Selected extract:
--- START ---

Sickle Cell

Sickle Cell

Sickle cell disease (SCD) usually manifests early in childhood. For the first 6 months of life, infants are protected largely by elevated levels of Hb F; soon thereafter, the condition becomes evident.

Pain crises constitute the most distinguishing clinical feature of sickle cell disease and are the leading cause of emergency department visits and hospitalizations for affected patients.

Name and Background

Sickle Cell Anemia also known as Hemoglobin S

November 1910, Dr. James Herrick made the first description in published literature of the sickle cell disease.A blood test can check for hemoglobin S — the defective form of hemoglobin that underlies sickle cell anemia. In the United States, this blood test is part of routine newborn screening done at the hospital.

Red Blood Cells are misshaped and break down.


In adults, a blood sample is drawn from a vein in the arm. In young children and babies, the blood sample is usually collected from a finger or heel. The sample is then sent to a laboratory, where it's screened for hemoglobin S.

--- END ---

Given records:
--- START ---

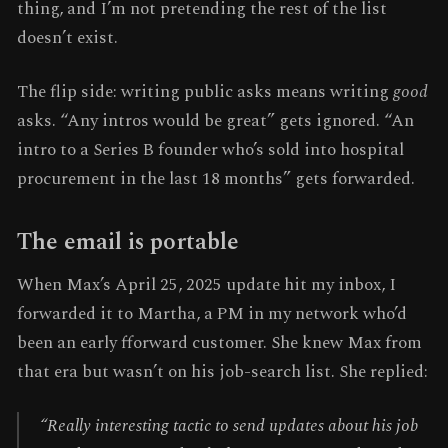
thing, and I’m not pretending the rest of the list
doesn’t exist.
The flip side: writing public asks means writing
good
asks. “Any intros would be great” gets ignored. “An
intro to a Series B founder who’s sold into hospital
procurement in the last 18 months” gets forwarded.
The email is portable
When Max’s April 25, 2025 update hit my inbox, I
forwarded it to Martha, a PM in my network who’d
been an early fforward customer. She knew Max from
that era but wasn’t on his job-search list. She replied:
“Really interesting tactic to send updates about his job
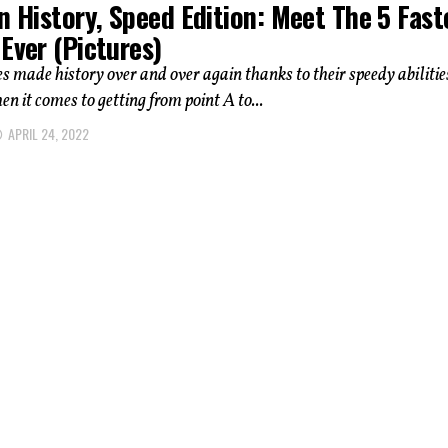
n History, Speed Edition: Meet The 5 Fast
Ever (Pictures)
s made history over and over again thanks to their speedy abilitie
en it comes to getting from point A to...
APRIL 24, 2022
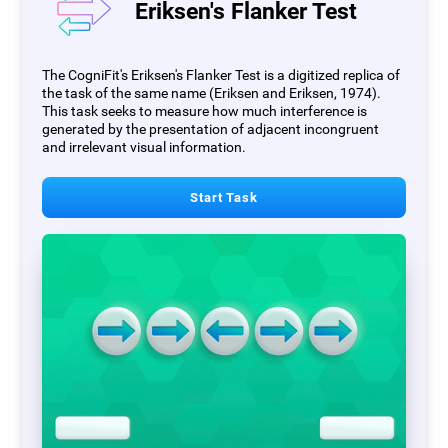
Eriksen's Flanker Test
The CogniFit's Eriksen's Flanker Test is a digitized replica of
the task of the same name (Eriksen and Eriksen, 1974).
This task seeks to measure how much interference is
generated by the presentation of adjacent incongruent
and irrelevant visual information.
Start Task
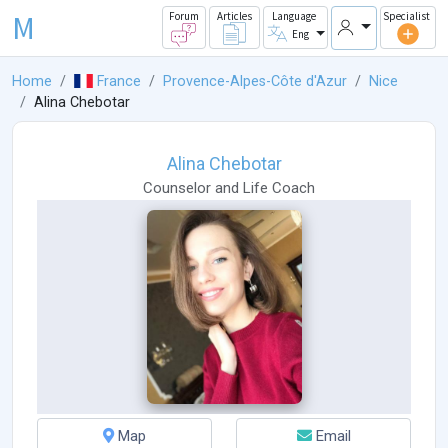
M
Forum
Articles
Language
Specialist
Eng
Home
France
Provence-Alpes-Côte d'Azur
Nice
Alina Chebotar
Alina Chebotar
Counselor
and
Life Coach
Map
Email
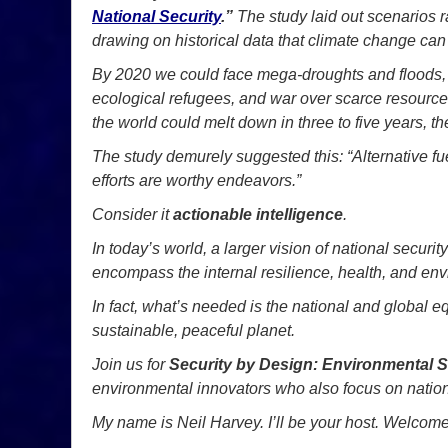
National Security
.”
The study laid out scenarios 
drawing on historical data that climate change ca
By 2020 we could face mega-droughts and floods, 
ecological refugees, and war over scarce resources
the world could melt down in three to five years, the
The study demurely suggested this: “Alternative f
efforts are worthy endeavors.”
Consider it
actionable intelligence
.
In today’s world, a larger vision of national securi
encompass the internal resilience, health, and envi
In fact, what’s needed is the national and global eq
sustainable, peaceful planet.
Join us for
Security by Design: Environmental S
environmental innovators who also focus on nation
My name is Neil Harvey. I’ll be your host. Welcome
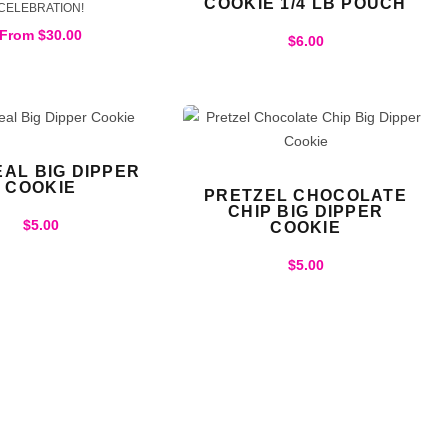
COOKIE 1/4 LB POUCH
CELEBRATION!
From
$
30.00
$
6.00
AL BIG DIPPER
COOKIE
PRETZEL CHOCOLATE
CHIP BIG DIPPER
$
5.00
COOKIE
$
5.00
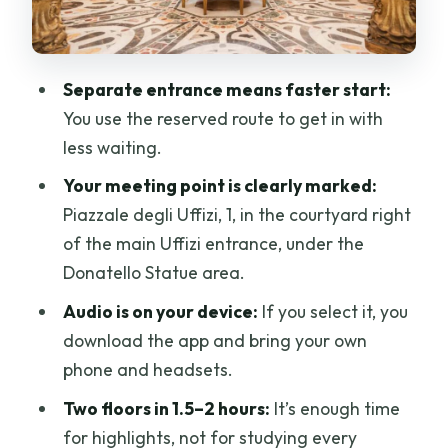
Practical Stuff That Will Save You Time
(and Sanity)
Separate entrance means faster start:
Price and Value: Is $40.65 Worth It?
You use the reserved route to get in with
Who This Uffizi Ticket Works Best For
less waiting.
Should You Book This Skip-the-Line
Your meeting point is clearly marked:
Uffizi Ticket With Optional Audio?
Piazzale degli Uffizi, 1, in the courtyard right
of the main Uffizi entrance, under the
FAQ
Donatello Statue area.
Where is the meeting point for this Uffizi
Audio is on your device:
If you select it, you
ticket?
download the app and bring your own
How long does the Uffizi visit last?
phone and headsets.
How does the skip-the-line part work?
Two floors in 1.5–2 hours:
It’s enough time
Is the audio guide included?
for highlights, not for studying every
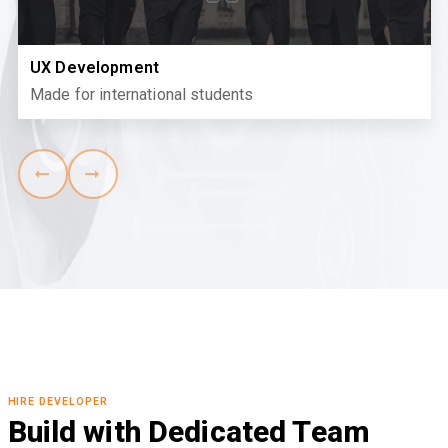
UX Development
Made for international students
HIRE DEVELOPER
Build with Dedicated Team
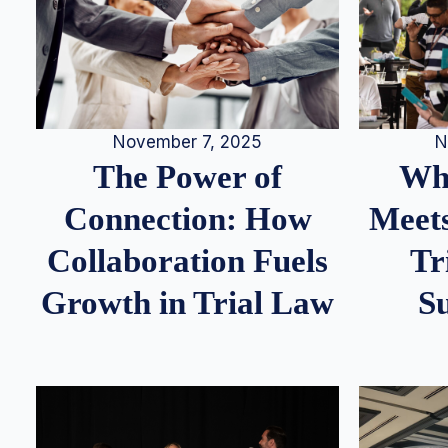
N
November 7, 2025
Whe
The Power of
Meets
Connection: How
Tr
Collaboration Fuels
S
Growth in Trial Law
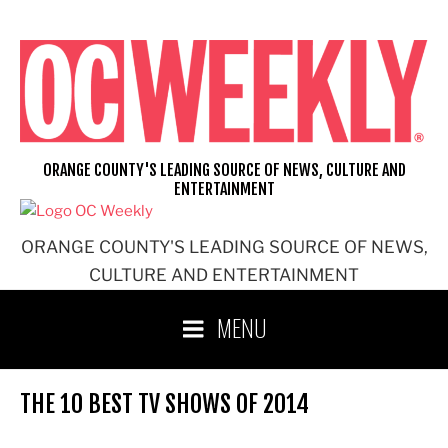
Skip
to
content
ORANGE COUNTY'S LEADING SOURCE OF NEWS, CULTURE AND
ENTERTAINMENT
ORANGE COUNTY'S LEADING SOURCE OF NEWS,
CULTURE AND ENTERTAINMENT
MENU
THE 10 BEST TV SHOWS OF 2014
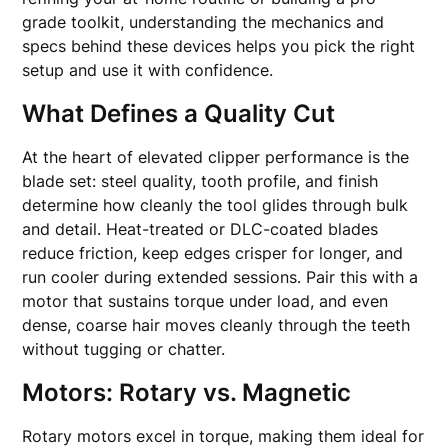
grade toolkit, understanding the mechanics and
specs behind these devices helps you pick the right
setup and use it with confidence.
What Defines a Quality Cut
At the heart of elevated clipper performance is the
blade set: steel quality, tooth profile, and finish
determine how cleanly the tool glides through bulk
and detail. Heat-treated or DLC-coated blades
reduce friction, keep edges crisper for longer, and
run cooler during extended sessions. Pair this with a
motor that sustains torque under load, and even
dense, coarse hair moves cleanly through the teeth
without tugging or chatter.
Motors: Rotary vs. Magnetic
Rotary motors excel in torque, making them ideal for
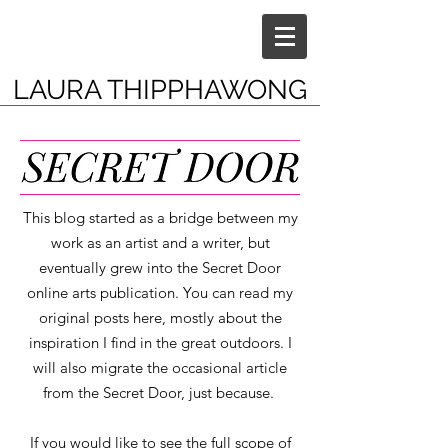
LAURA THIPPHAWONG
This blog started as a bridge between my
work as an artist and a writer, but
eventually grew into the Secret Door
online arts publication. You can read my
original posts here, mostly about the
inspiration I find in the great outdoors. I
will also migrate the occasional article
from the Secret Door, just because.
If you would like to see the full scope of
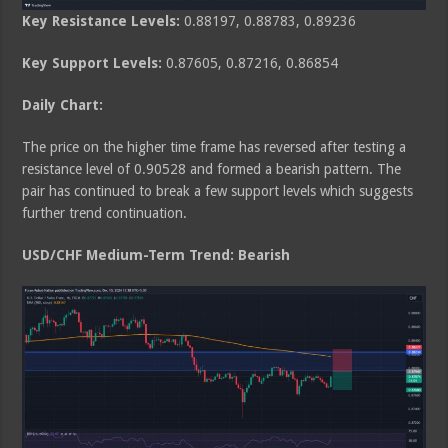
Key Resistance Levels:
0.88197, 0.88783, 0.89236
Key Support Levels:
0.87605, 0.87216, 0.86854
Daily Chart:
The price on the higher time frame has reversed after testing a
resistance level of 0.90528 and formed a bearish pattern. The
pair has continued to break a few support levels which suggests
further trend continuation.
USD/CHF Medium
-Term Trend: Bearish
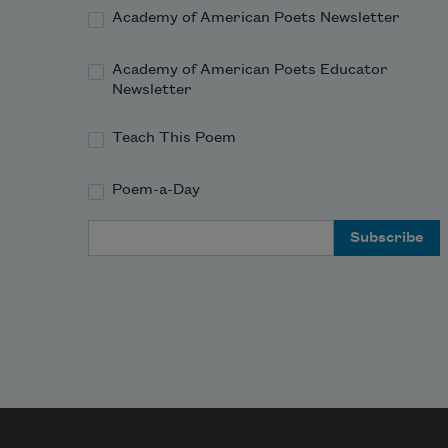
Academy of American Poets Newsletter
Academy of American Poets Educator
Newsletter
Teach This Poem
Poem-a-Day
Email Address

--- END ---

Complete the following:
1. Please duplicate the part of the sickle cell page between "Sickle cell disease (SCD)" and "at the hospital.", inclusive.
2. Go on with the sickle cell page from its final sentence onward.

Task responses:
1.
Sickle cell disease (SCD) usually manifests early in childhood. For the first 6 months of life, infants are protected largely by elevated levels of Hb F; soon thereafter, the condition becomes evident.

Pain crises constitute the most distinguishing clinical feature of sickle cell disease and are the leading cause of emergency department visits and hospitalizations for affected patients.

Name and Background

Sickle Cell Anemia also known as Hemoglobin S

November 1910, Dr. James Herrick made the first description in published literature of the sickle cell disease.A blood test can check for hemoglobin S — the defective form of hemoglobin that underlies sickle cell anemia. In the United States, this blood test is part of routine newborn screening done at the hospital.

2.
How does someone get Sickle Cell?

Sickle cell is inherited.Sickle cell disease is an inherited condition. Two genes for the sickle hemoglobin must be inherited from one's parents in order to have the disease. A person who receives a gene for sickle cell disease from one parent and a normal gene from the other has a condition called sickle cell trait.

Cure, Treatments

There is no cure for Sickle Cell although some treatments may help. Treatments include blood transfusions and medication.

Symptoms, Signs

Infections , Pain, and fatigue are symptoms.